Directive:
Transcribe every line below character for character, omitting the pictures from your answer.

[Stored data entries]

-- Start --

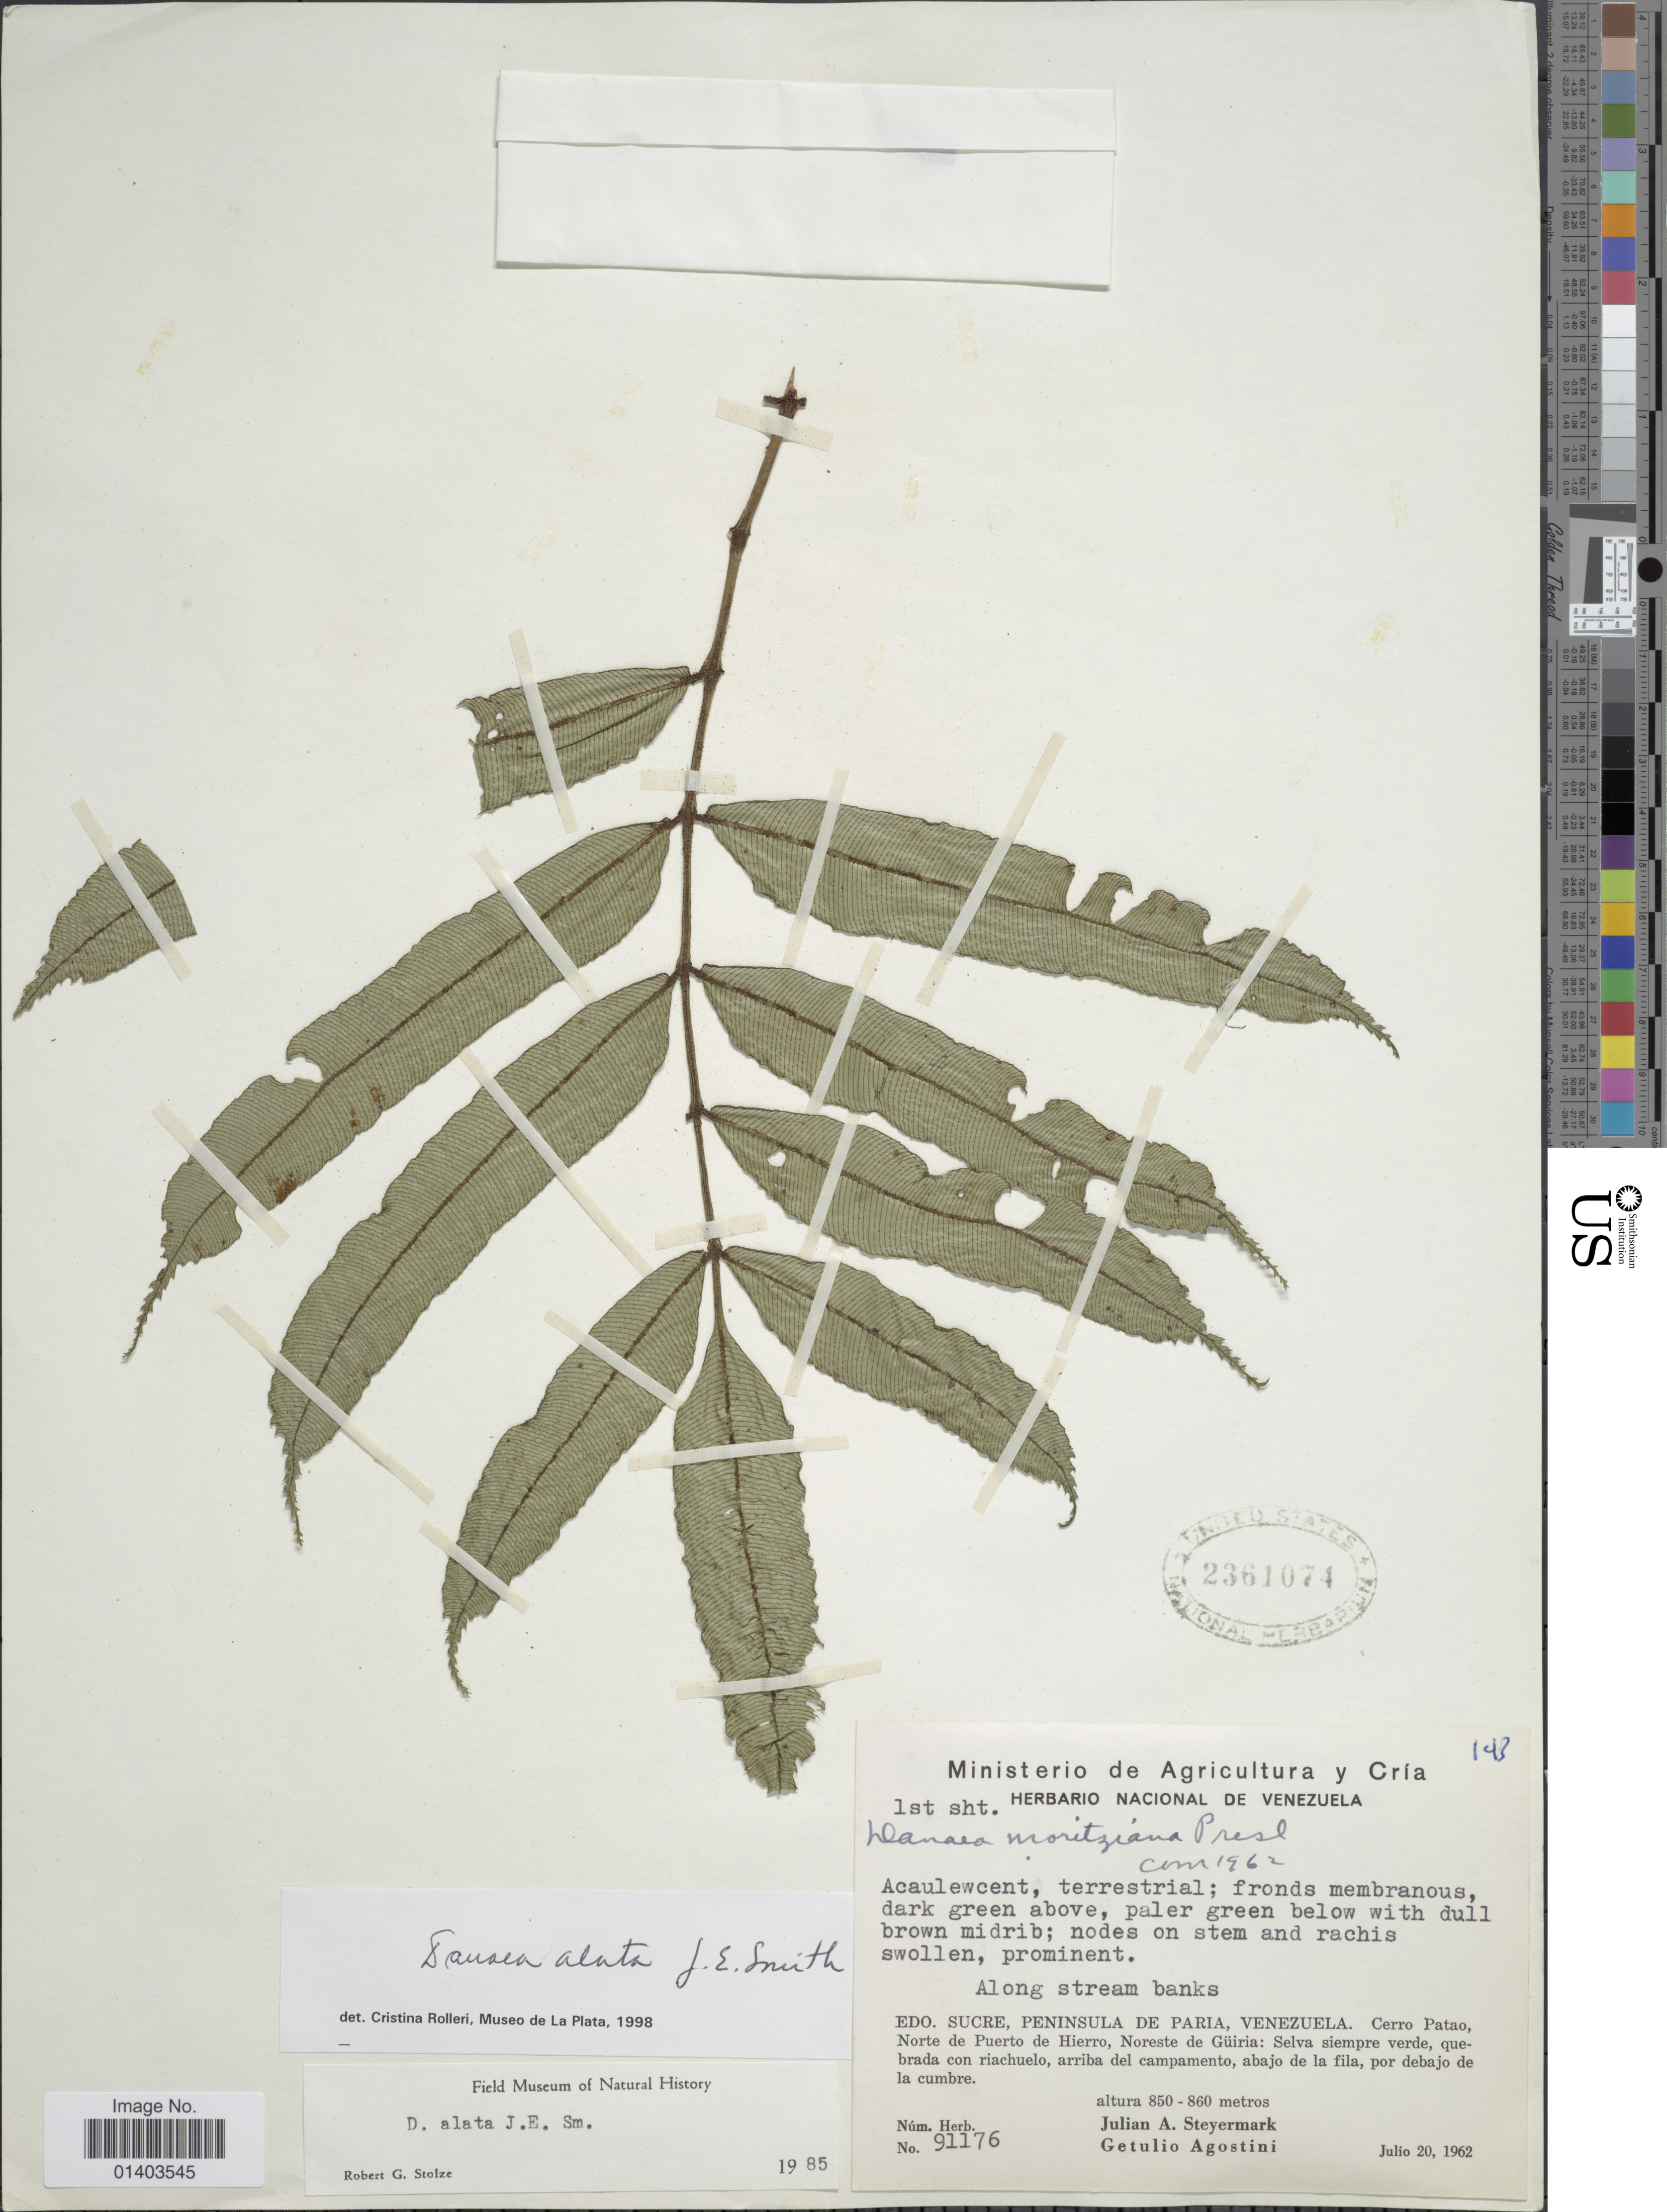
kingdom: Plantae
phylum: Tracheophyta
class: Polypodiopsida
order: Marattiales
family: Marattiaceae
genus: Danaea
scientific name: Danaea alata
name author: Sm.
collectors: J. Steyermark & G. Agostini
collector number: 91176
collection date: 1962-07-20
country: Venezuela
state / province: Sucre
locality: Along stream banks, Edo Sucre, Peninsula de Paria. Cerro Patao, Norte de Puerto de Hierro, Noreste de Güria: Selva siempre verde, quebrada con riachuelo, arriba del campamento, abajo de la fila, por debajo de la cumbre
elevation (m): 850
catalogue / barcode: US 2361074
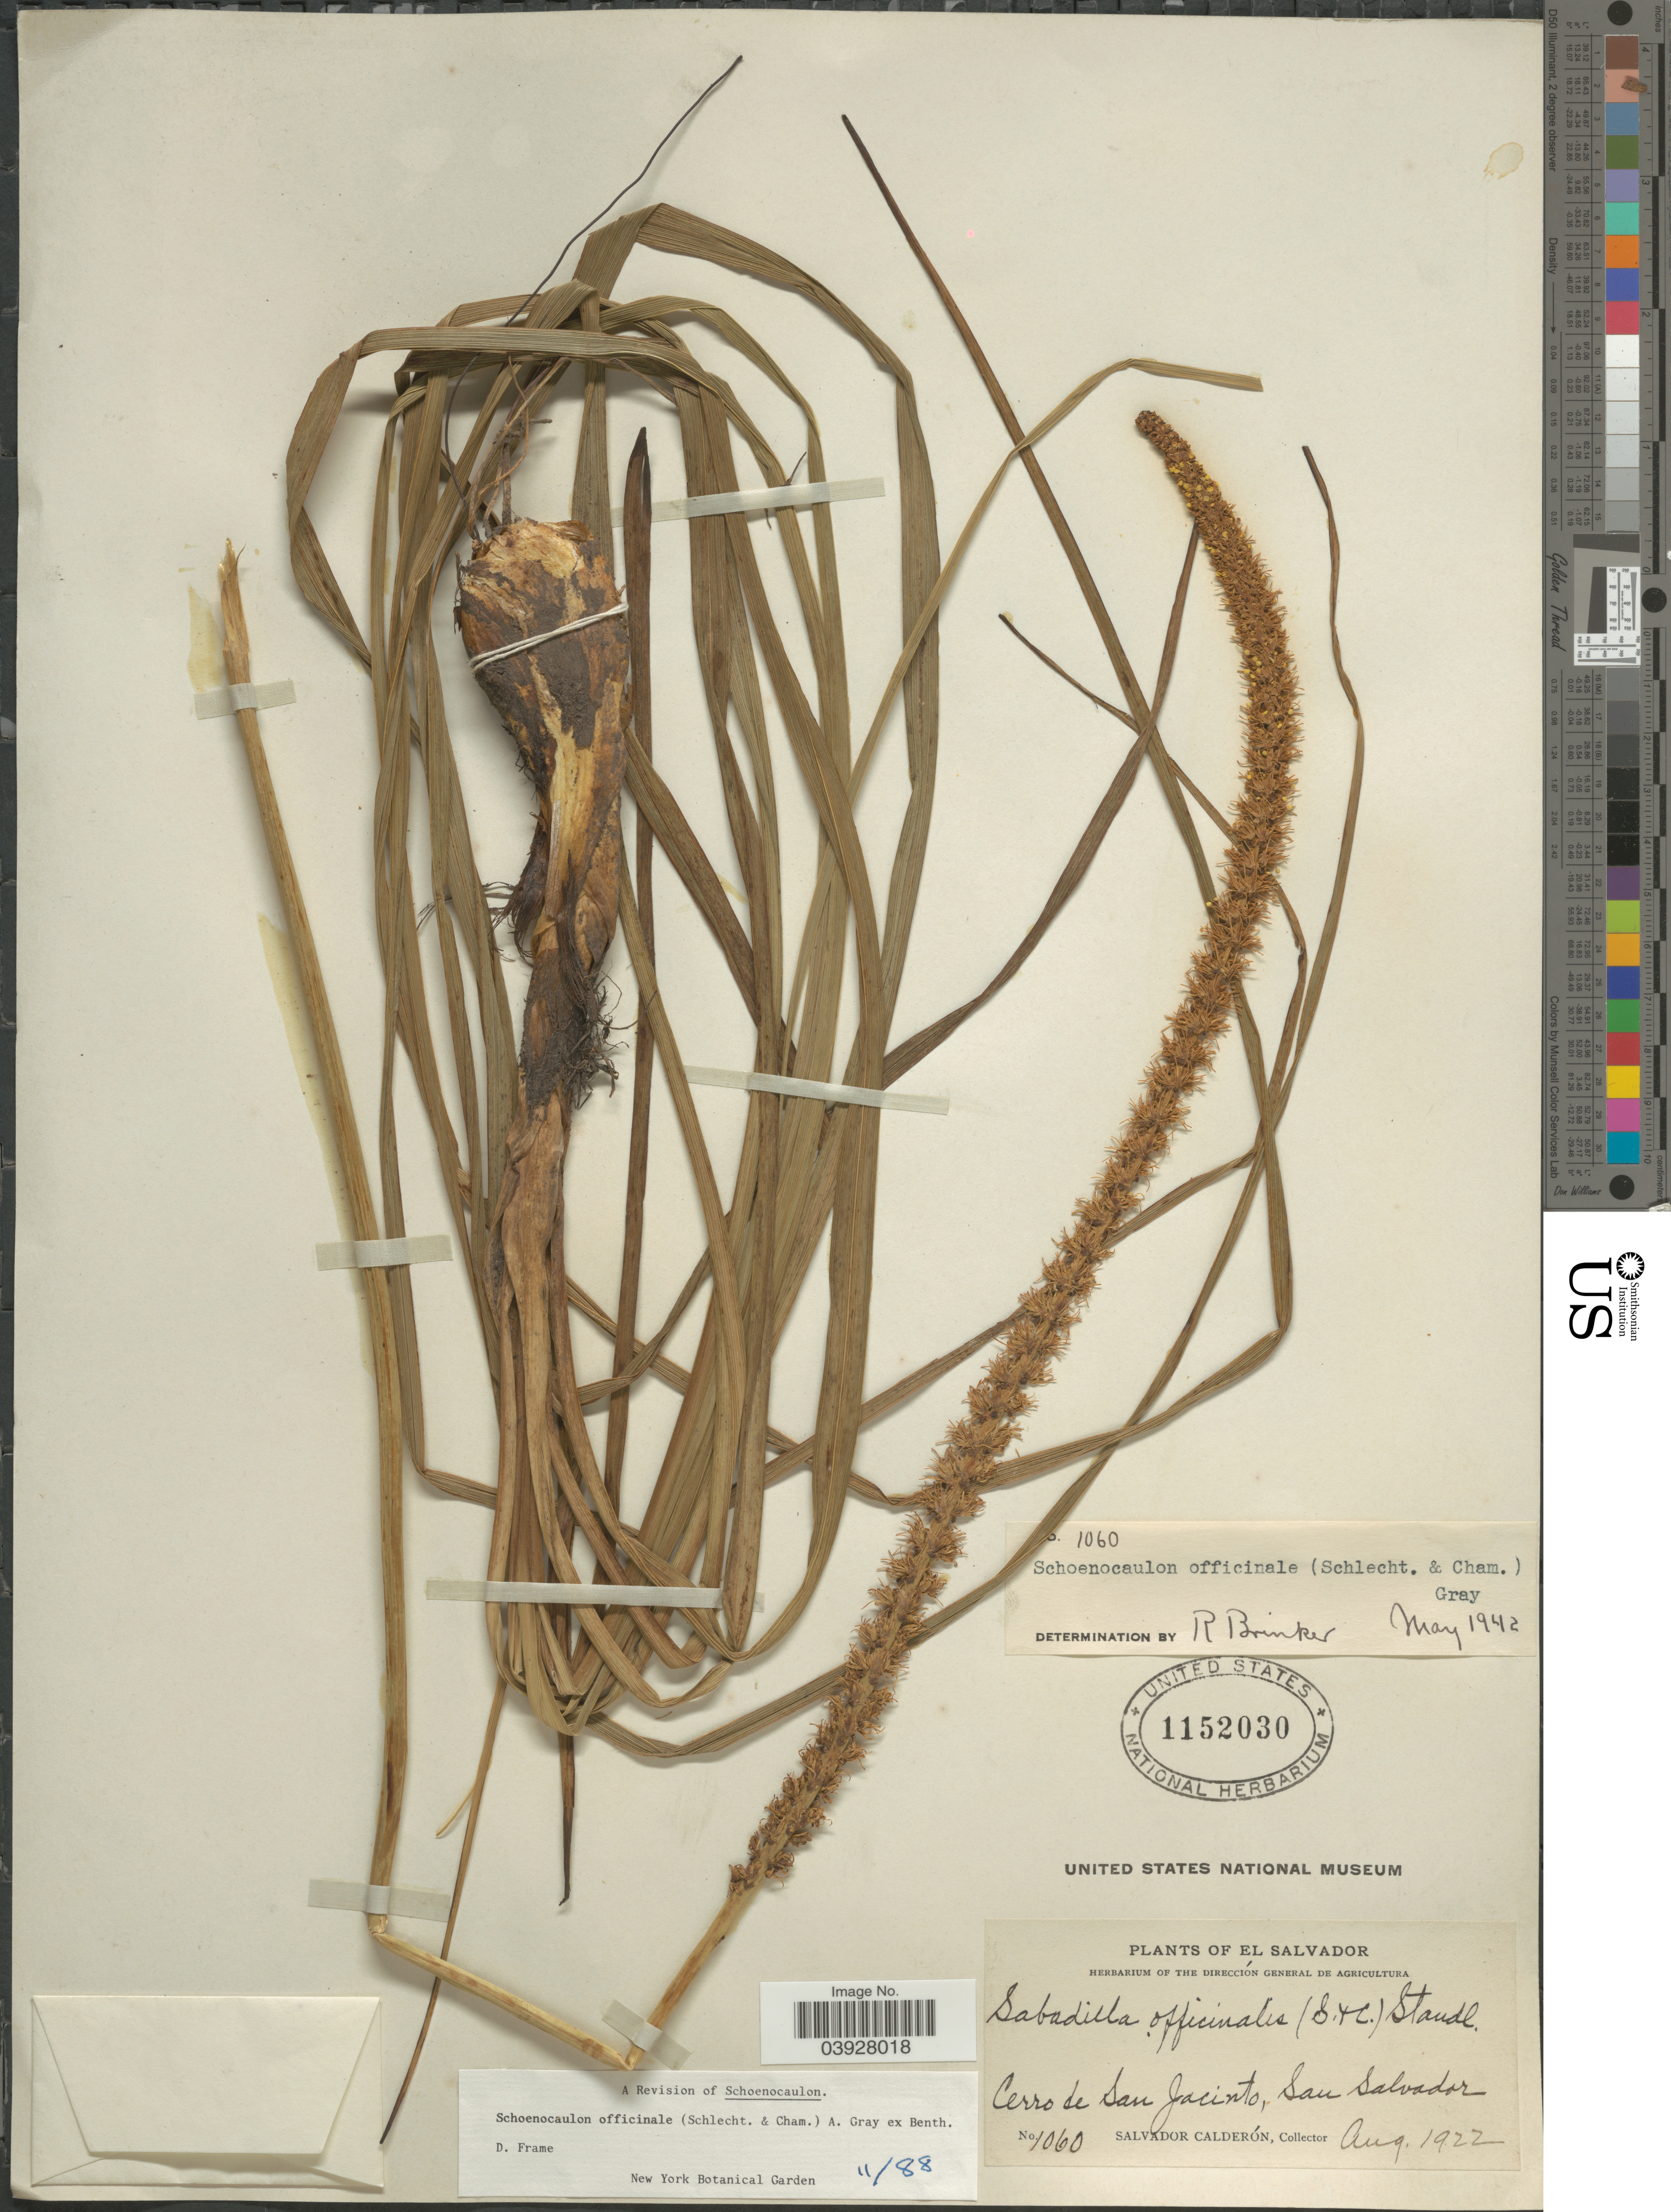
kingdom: Plantae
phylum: Tracheophyta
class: Liliopsida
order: Liliales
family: Melanthiaceae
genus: Schoenocaulon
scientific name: Schoenocaulon officinale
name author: (Schltdl.) A. Gray ex Benth.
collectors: S. Calderón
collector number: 1060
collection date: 1922-08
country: El Salvador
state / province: San Salvador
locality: Cerro de San Jacinto.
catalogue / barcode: US 1152030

-- End --

Solution to this exercise:
kingdom: Plantae
phylum: Tracheophyta
class: Polypodiopsida
order: Marattiales
family: Marattiaceae
genus: Danaea
scientific name: Danaea alata
name author: Sm.
collectors: J. Steyermark & G. Agostini
collector number: 91176
collection date: 1962-07-20
country: Venezuela
state / province: Sucre
locality: Along stream banks, Edo Sucre, Peninsula de Paria. Cerro Patao, Norte de Puerto de Hierro, Noreste de Güria: Selva siempre verde, quebrada con riachuelo, arriba del campamento, abajo de la fila, por debajo de la cumbre
elevation (m): 850
catalogue / barcode: US 2361074
kingdom: Plantae
phylum: Tracheophyta
class: Liliopsida
order: Liliales
family: Melanthiaceae
genus: Schoenocaulon
scientific name: Schoenocaulon officinale
name author: (Schltdl.) A. Gray ex Benth.
collectors: S. Calderón
collector number: 1060
collection date: 1922-08
country: El Salvador
state / province: San Salvador
locality: Cerro de San Jacinto.
catalogue / barcode: US 1152030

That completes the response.